Гитлер включил специально для него изготовленный фирмой «Телефункен» большой приемник. Вспыхнула шкала. Послышался треск разрядов. Он повернул ручку настройки — и в эфир внезапно ворвался ликующий голос лондонского диктора: «Передаем сообщение британского адмиралтейства. Большая победа над превосходящими силами врага. Вчера на рассвете немецкая эскадра в составе «карманного» линкора «Лютцов», тяжелого крейсера «Хиппер» и шести эскадренных миноносцев совершила нападение на слабо защищенный караван «IW-51B», следовавший с грузом в Мурманск. Бесстрашная атака наших эсминцев под командованием кептена Шербрука заставила врага отступить. Весь караван благополучно, без потерь, достиг места назначения. Один эсминец врага потоплен. Крейсер тяжело поврежден. Адмиралтейство сожалеет о потере эсминца «Акейтес».
Короткая пауза — и из приемника полилась бравурная музыка марша. Несколько минут, застыв, Гитлер стоял около приемника. Какое-то оцепенение овладело им. Слова сообщения еще не полностью проникли в его сознание. Только постепенно смысл услышанного стал доходить до него. Теперь он не сомневался в правдивости сообщения английского радио.
«Путтхамер! — позвал он своего адъютанта. — Вы слышали, что они передали?!»
Ах эти лгуны-адмиралы, эти хвастливые негодяи, эти бабы в шитых золотом мундирах! До сих пор они ничего ему не сообщили, врут о радиомолчании, а он, глава государства, должен узнавать об их провалах от английского радио! Дрожащими руками Гитлер снял трубку телефона и потребовал срочно соединить его с командованием военно-морского флота в Берлине.
«Я приказываю сейчас же связаться с кораблями по радио и немедленно сообщить, что произошло. Что?! Радиомолчание? Плевать на радиомолчание! Меня не интересует, что скажут ваши адмиралы! — Голос его тоже дрожал. — Да, сию же минуту».
«Связи с кораблями из-за плохой погоды нет», — доложили из Берлина.
«Связи нет? — Гитлер швырнул телефонную трубку. — У них нет связи! — исступленно шептал он. — Все время нет связи. Обманывают меня, как ребенка. Где Кранке? Где он?»

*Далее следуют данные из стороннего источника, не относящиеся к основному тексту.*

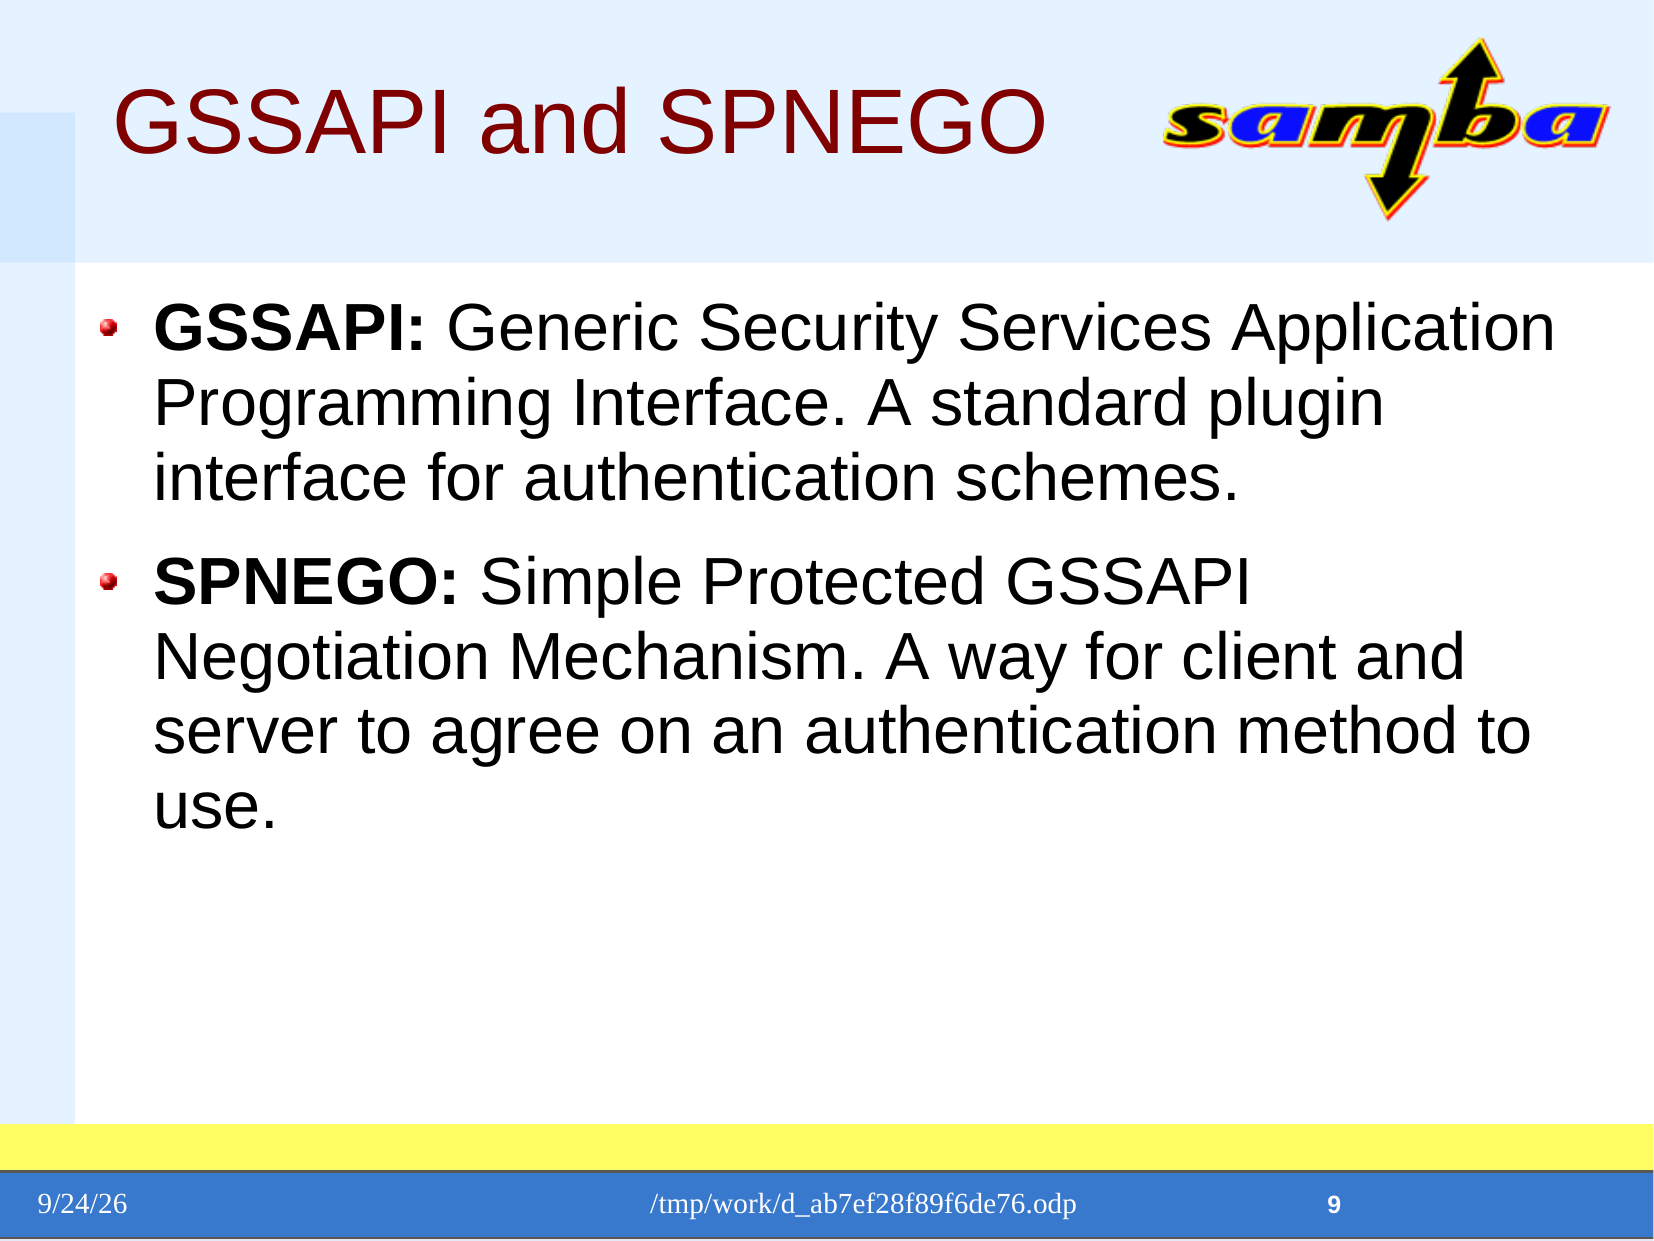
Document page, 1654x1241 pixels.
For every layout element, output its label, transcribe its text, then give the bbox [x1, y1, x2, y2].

picture [793, 1227, 799, 1238]
title GSSAPI and SPNEGO [0, 7, 1163, 238]
list GSSAPI: Generic Security Services Application Programming Interface. A standard plugin interface for authentication schemes. SPNEGO: Simple Protected GSSAPI Negotiation Mechanism. A way for client and server to agree on an authentication method to use. [82, 290, 1571, 1073]
picture [0, 1124, 1654, 1241]
picture [1163, 37, 1613, 225]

Едва я успел переступить порог кабинета фюрера, как он закричал:
«Пригласите ко мне Редера немедленно! Больше я ничего знать не хочу о ваших кораблях! Их нужно срочно затопить или разрезать на металл! Да, да, не возражайте! Я решил окончательно и приказываю сообщить в штаб мое решение. Они только позорят меня перед всем миром. Их строительство оказалось бессмысленной тратой материалов, денег и людей».
Гитлер в ярости буквально метался по своему кабинету.
«До сих пор, мой фюрер, это была для Германии дешевая война на море», — решился я осторожно вставить слово.
«Что?! — снова взвился Гитлер. — Замолчите, Кранке! Одна подводная лодка с четырьмя десятками людей топит больше, чем все ваши хваленые корабли со своим мощным вооружением. Прав был Дениц, когда убеждал меня направить больше средств и усилий на строительство подводного флота. Успехи его «волчьих стай» видны всем. Что потопил ваш «Адмирал Шеер» в августе? Чего добился надводный флот за последнее время? Молчите? Я повторяю: все большие корабли должны быть затоплены. Германия не намерена больше содержать эти дорогостоящие игрушки. Пригласите ко мне Редера».
Мне не оставалось ничего другого, как молча кивнуть и выйти. За время своей службы в ставке я понял, что если фюрер что-нибудь решил, спорить с ним бессмысленно…
Кранке замолчал, обеспокоенно посмотрел на Больхена.